**Extract provided:**
>> begin

Skip to main content

MinVectorDB is a pure Python-implemented, lightweight, serverless vector, locally deployed databasethat offers clear and concise Python APIs, aimed at lowering the barrier to the use of vector databases.

Project description

MinVectorDB

A pure Python-implemented, lightweight, serverless, locally deployed vector database.

PyPI version PyPI - Python Version PyPI - License PyPI - Downloads PyPI - Implementation PyPI - Wheel Python package

Serverless, simple parameters, simple API.

Fast, memory-efficient, easily scales to millions of vectors.

Supports cosine similarity and L2 distance, uses FLAT for exhaustive search or IVF-FLAT for inverted indexing.

Friendly caching technology stores recently queried vectors for accelerated access.

Based on a generic Python software stack, platform-independent, highly versatile.

WARNING: MinVectorDB is actively being updated, and API backward compatibility is not guaranteed. You should use version numbers as a strong constraint during deployment to avoid unnecessary feature conflicts and errors. Although our goal is to enable brute force search or inverted indexing on billion-scale vectors, we currently still recommend using it on a scale of millions of vectors or less for the best experience.

MinVectorDB is a vector database implemented purely in Python, designed to be lightweight, serverless, and easy to deploy locally. It offers straightforward and clear Python APIs, aiming to lower the entry barrier for using vector databases. In response to user needs and to enhance its practicality, we are planning to introduce new features, including but not limited to:

  • Optimizing Global Search Performance: We are focusing on algorithm and data structure enhancements to speed up searches across the database, enabling faster retrieval of vector data.
  • Enhancing Cluster Search with Inverted Indexes: Utilizing inverted index technology, we aim to refine the cluster search process for better search efficiency and precision.
  • Refining Clustering Algorithms: By improving our clustering algorithms, we intend to offer more precise and efficient data clustering to support complex queries.
  • Facilitating Vector Modifications and Deletions: We will introduce features to modify and delete vectors, allowing for more flexible data management.
  • Implementing Rollback Strategies: To increase database robustness and data security, rollback strategies will be added, helping users recover from incorrect operations or system failures easily.

MinVectorDB focuses on achieving a 100% recall rate, prioritizing recall accuracy over high-speed search performance. This approach ensures that users can reliably retrieve all relevant vector data, making MinVectorDB particularly suitable for applications requiring responses within 100 milliseconds.

While the project has not yet been benchmarked against other systems, we believe these planned features will significantly enhance MinVectorDB's capabilities in managing and retrieving vector data, addressing a wide range of user needs.

>> end

[Rows from the dataset]
>> begin

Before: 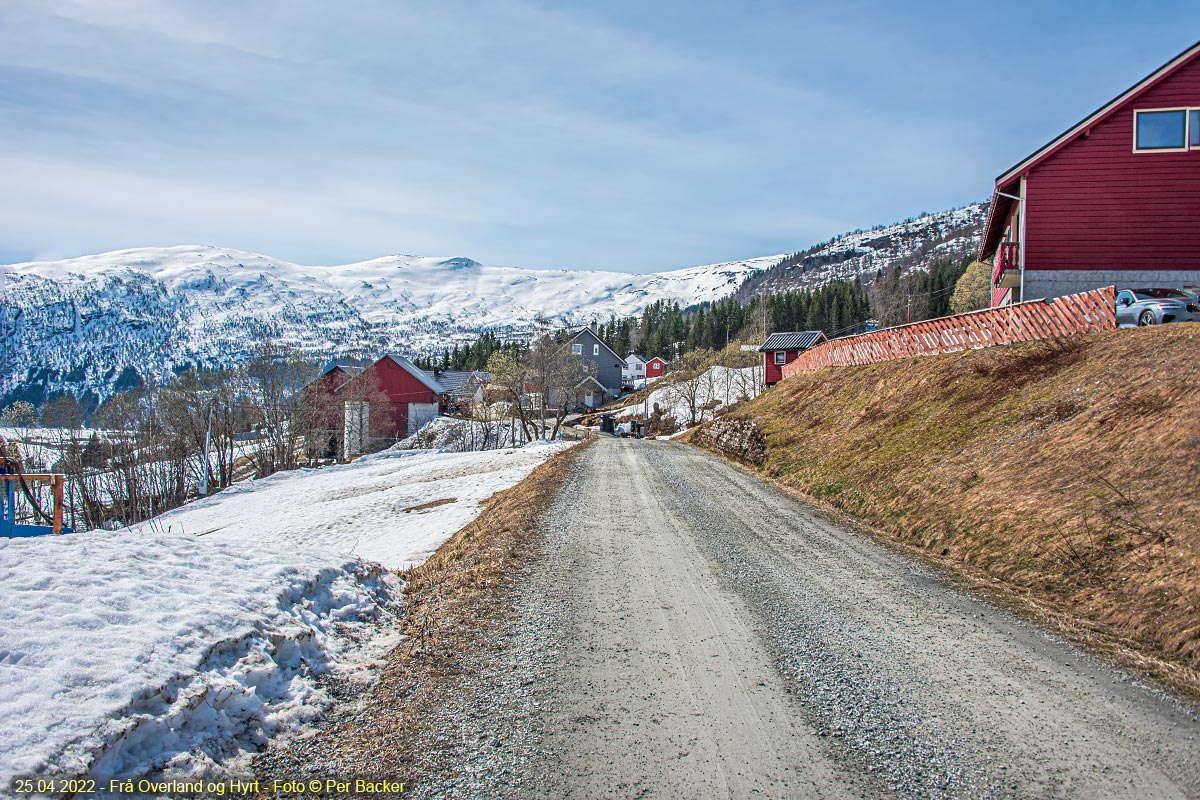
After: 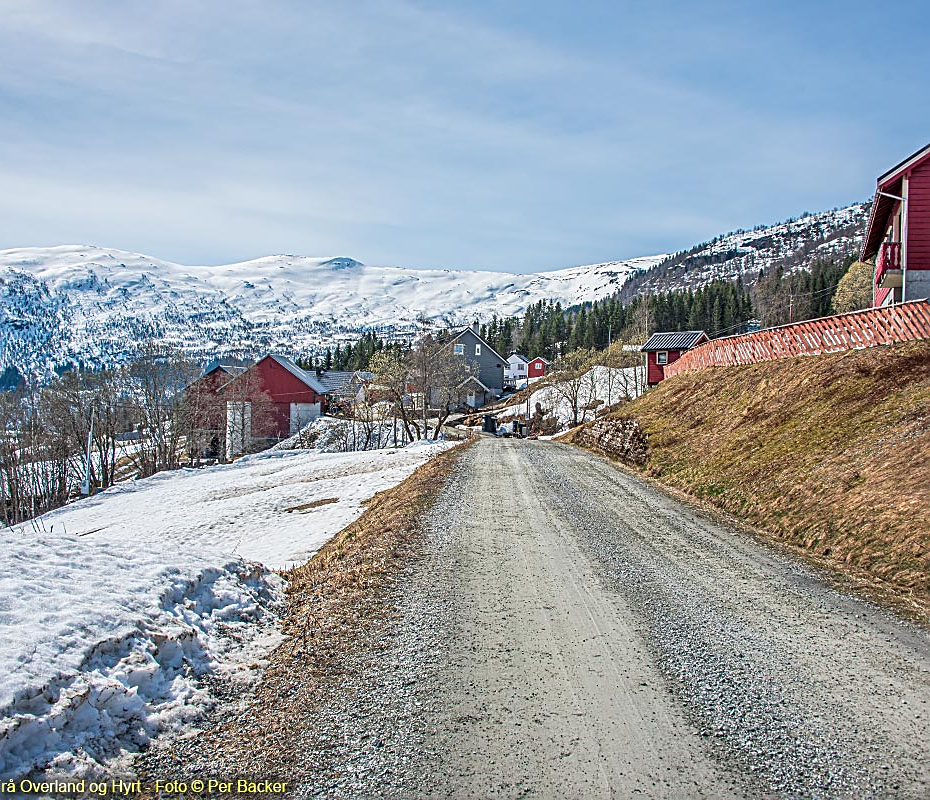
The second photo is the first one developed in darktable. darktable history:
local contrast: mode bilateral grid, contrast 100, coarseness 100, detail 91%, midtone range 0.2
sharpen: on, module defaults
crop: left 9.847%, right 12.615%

>> end

**Problem to solve:**
From the MinVectorDB description, extract the passage that begins with the words containing "Project description" and ends with "parameters, simple API.", copying it word for word. These records have no connection to the text about MinVectorDB.

**Solution for this problem:**
Project description

MinVectorDB

A pure Python-implemented, lightweight, serverless, locally deployed vector database.

PyPI version PyPI - Python Version PyPI - License PyPI - Downloads PyPI - Implementation PyPI - Wheel Python package

Serverless, simple parameters, simple API.